Please reproduce the material below in full, replacing every occurrence of "table_header" with "table_cell" and leaving everything else unchanged.
--- Begin SUPPLIED ENTRIES ---
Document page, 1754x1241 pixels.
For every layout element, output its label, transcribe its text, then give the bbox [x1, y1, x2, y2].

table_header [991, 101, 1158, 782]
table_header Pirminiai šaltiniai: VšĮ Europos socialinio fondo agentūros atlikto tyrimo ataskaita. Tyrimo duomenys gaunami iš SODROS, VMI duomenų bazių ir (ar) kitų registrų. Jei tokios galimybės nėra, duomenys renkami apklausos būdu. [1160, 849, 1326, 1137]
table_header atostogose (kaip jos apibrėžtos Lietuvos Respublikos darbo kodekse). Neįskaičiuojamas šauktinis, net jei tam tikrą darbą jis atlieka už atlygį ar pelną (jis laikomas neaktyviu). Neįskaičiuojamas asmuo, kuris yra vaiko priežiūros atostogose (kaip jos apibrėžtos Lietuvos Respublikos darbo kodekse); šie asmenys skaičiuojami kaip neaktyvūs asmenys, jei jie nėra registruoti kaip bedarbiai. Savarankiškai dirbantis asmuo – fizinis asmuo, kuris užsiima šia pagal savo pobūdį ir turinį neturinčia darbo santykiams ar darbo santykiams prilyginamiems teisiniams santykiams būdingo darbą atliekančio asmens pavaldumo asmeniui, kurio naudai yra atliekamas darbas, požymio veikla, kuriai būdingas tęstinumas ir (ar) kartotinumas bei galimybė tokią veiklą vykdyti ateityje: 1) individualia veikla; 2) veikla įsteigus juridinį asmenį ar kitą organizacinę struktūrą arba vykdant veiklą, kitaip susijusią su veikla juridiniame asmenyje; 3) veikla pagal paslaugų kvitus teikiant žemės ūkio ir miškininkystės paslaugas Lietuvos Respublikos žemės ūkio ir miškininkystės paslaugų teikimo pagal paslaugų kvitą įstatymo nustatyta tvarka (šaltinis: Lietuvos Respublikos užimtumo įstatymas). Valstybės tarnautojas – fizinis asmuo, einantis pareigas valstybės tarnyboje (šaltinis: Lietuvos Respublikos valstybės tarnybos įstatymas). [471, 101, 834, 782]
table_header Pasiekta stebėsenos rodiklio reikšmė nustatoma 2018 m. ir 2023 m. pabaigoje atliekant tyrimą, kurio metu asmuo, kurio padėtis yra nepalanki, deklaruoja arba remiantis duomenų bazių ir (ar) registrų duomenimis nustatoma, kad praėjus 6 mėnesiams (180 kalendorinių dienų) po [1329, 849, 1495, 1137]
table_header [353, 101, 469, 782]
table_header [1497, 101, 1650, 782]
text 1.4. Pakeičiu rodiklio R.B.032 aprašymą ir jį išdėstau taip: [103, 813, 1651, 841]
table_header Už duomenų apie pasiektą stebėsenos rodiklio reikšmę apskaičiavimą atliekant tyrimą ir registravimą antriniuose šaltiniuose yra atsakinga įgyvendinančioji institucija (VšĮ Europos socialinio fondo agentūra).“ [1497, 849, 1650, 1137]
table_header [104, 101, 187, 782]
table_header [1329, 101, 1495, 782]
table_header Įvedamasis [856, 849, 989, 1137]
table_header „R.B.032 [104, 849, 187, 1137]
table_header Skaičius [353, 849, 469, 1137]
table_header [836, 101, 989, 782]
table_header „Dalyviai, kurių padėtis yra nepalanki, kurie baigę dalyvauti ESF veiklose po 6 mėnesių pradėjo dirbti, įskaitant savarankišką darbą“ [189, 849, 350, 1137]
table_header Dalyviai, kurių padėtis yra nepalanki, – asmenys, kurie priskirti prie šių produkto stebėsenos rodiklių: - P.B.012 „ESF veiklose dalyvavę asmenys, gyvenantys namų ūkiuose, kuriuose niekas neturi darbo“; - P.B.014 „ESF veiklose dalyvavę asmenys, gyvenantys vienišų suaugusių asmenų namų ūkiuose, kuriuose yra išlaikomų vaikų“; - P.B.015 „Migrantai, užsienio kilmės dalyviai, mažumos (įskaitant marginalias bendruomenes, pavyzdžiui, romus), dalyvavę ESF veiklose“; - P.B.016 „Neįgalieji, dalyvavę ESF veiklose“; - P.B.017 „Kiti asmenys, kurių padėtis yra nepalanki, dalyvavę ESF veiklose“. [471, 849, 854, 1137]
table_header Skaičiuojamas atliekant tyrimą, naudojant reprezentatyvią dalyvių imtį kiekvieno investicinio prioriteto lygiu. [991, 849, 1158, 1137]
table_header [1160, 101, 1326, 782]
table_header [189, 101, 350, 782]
--- End SUPPLIED ENTRIES ---
RESULT OF THE EXERCISE:
Document page, 1754x1241 pixels.
For every layout element, output its label, transcribe its text, then give the bbox [x1, y1, x2, y2].

table_cell [991, 101, 1158, 782]
table_cell Pirminiai šaltiniai: VšĮ Europos socialinio fondo agentūros atlikto tyrimo ataskaita. Tyrimo duomenys gaunami iš SODROS, VMI duomenų bazių ir (ar) kitų registrų. Jei tokios galimybės nėra, duomenys renkami apklausos būdu. [1160, 849, 1326, 1137]
table_cell atostogose (kaip jos apibrėžtos Lietuvos Respublikos darbo kodekse). Neįskaičiuojamas šauktinis, net jei tam tikrą darbą jis atlieka už atlygį ar pelną (jis laikomas neaktyviu). Neįskaičiuojamas asmuo, kuris yra vaiko priežiūros atostogose (kaip jos apibrėžtos Lietuvos Respublikos darbo kodekse); šie asmenys skaičiuojami kaip neaktyvūs asmenys, jei jie nėra registruoti kaip bedarbiai. Savarankiškai dirbantis asmuo – fizinis asmuo, kuris užsiima šia pagal savo pobūdį ir turinį neturinčia darbo santykiams ar darbo santykiams prilyginamiems teisiniams santykiams būdingo darbą atliekančio asmens pavaldumo asmeniui, kurio naudai yra atliekamas darbas, požymio veikla, kuriai būdingas tęstinumas ir (ar) kartotinumas bei galimybė tokią veiklą vykdyti ateityje: 1) individualia veikla; 2) veikla įsteigus juridinį asmenį ar kitą organizacinę struktūrą arba vykdant veiklą, kitaip susijusią su veikla juridiniame asmenyje; 3) veikla pagal paslaugų kvitus teikiant žemės ūkio ir miškininkystės paslaugas Lietuvos Respublikos žemės ūkio ir miškininkystės paslaugų teikimo pagal paslaugų kvitą įstatymo nustatyta tvarka (šaltinis: Lietuvos Respublikos užimtumo įstatymas). Valstybės tarnautojas – fizinis asmuo, einantis pareigas valstybės tarnyboje (šaltinis: Lietuvos Respublikos valstybės tarnybos įstatymas). [471, 101, 834, 782]
table_cell Pasiekta stebėsenos rodiklio reikšmė nustatoma 2018 m. ir 2023 m. pabaigoje atliekant tyrimą, kurio metu asmuo, kurio padėtis yra nepalanki, deklaruoja arba remiantis duomenų bazių ir (ar) registrų duomenimis nustatoma, kad praėjus 6 mėnesiams (180 kalendorinių dienų) po [1329, 849, 1495, 1137]
table_cell [353, 101, 469, 782]
table_cell [1497, 101, 1650, 782]
text 1.4. Pakeičiu rodiklio R.B.032 aprašymą ir jį išdėstau taip: [103, 813, 1651, 841]
table_cell Už duomenų apie pasiektą stebėsenos rodiklio reikšmę apskaičiavimą atliekant tyrimą ir registravimą antriniuose šaltiniuose yra atsakinga įgyvendinančioji institucija (VšĮ Europos socialinio fondo agentūra).“ [1497, 849, 1650, 1137]
table_cell [104, 101, 187, 782]
table_cell [1329, 101, 1495, 782]
table_cell Įvedamasis [856, 849, 989, 1137]
table_cell „R.B.032 [104, 849, 187, 1137]
table_cell Skaičius [353, 849, 469, 1137]
table_cell [836, 101, 989, 782]
table_cell „Dalyviai, kurių padėtis yra nepalanki, kurie baigę dalyvauti ESF veiklose po 6 mėnesių pradėjo dirbti, įskaitant savarankišką darbą“ [189, 849, 350, 1137]
table_cell Dalyviai, kurių padėtis yra nepalanki, – asmenys, kurie priskirti prie šių produkto stebėsenos rodiklių: - P.B.012 „ESF veiklose dalyvavę asmenys, gyvenantys namų ūkiuose, kuriuose niekas neturi darbo“; - P.B.014 „ESF veiklose dalyvavę asmenys, gyvenantys vienišų suaugusių asmenų namų ūkiuose, kuriuose yra išlaikomų vaikų“; - P.B.015 „Migrantai, užsienio kilmės dalyviai, mažumos (įskaitant marginalias bendruomenes, pavyzdžiui, romus), dalyvavę ESF veiklose“; - P.B.016 „Neįgalieji, dalyvavę ESF veiklose“; - P.B.017 „Kiti asmenys, kurių padėtis yra nepalanki, dalyvavę ESF veiklose“. [471, 849, 854, 1137]
table_cell Skaičiuojamas atliekant tyrimą, naudojant reprezentatyvią dalyvių imtį kiekvieno investicinio prioriteto lygiu. [991, 849, 1158, 1137]
table_cell [1160, 101, 1326, 782]
table_cell [189, 101, 350, 782]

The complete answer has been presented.